Fifer helped found the Alexandria Volunteer Bureau, now called Volunteer Alexandria, in the early 1980s, where he served as chair for five years and helped hire the organization’s first executive director. He was co-chair of the “Spring for Alexandria” Philanthropy Summit organized by Volunteer Alexandria in 2012.

In 2014, Fifer was named an Alexandria Living Legend for his myriad contributions to the city.

“The impact of Lee Fifer on life in Alexandria should probably be measured in truckloads. His generosity and service are almost overwhelming,” reads his Living Legends induction article. Steene said he’ll fondly remember Fifer’s desire to laugh and have a good time. One of the last times he saw Fifer was when Fifer came out to visit Carpenter’s and tour the facility.

Steene had agreed to drive Fifer home, and on the way, they stopped to pick up a prescription.

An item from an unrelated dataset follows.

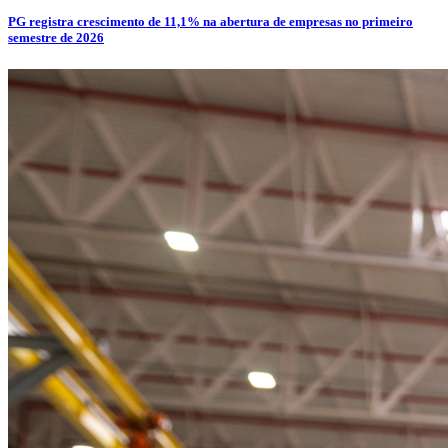
PG registra crescimento de 11,1% na abertura de empresas no primeiro
semestre de 2026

“When he came back he got into the car, leaned over and handed me a cookie and said, ‘Good guys deserve a cookie,’” Steene said with a laugh. “It was so random but charming all at the same time. It was just one where I thought, ‘How endearing.’”

Fifer is survived by his wife Sarah Savage, son Carson Daniel Fifer and his fiancé London Thor, daughter Meredith Savage and her husband Alex Prieu and niece Ellen Cassidy.

A service was held on Tuesday at Christ Church to honor Fifer’s life. Donations can be made to a favorite cause or charity to honor his memory.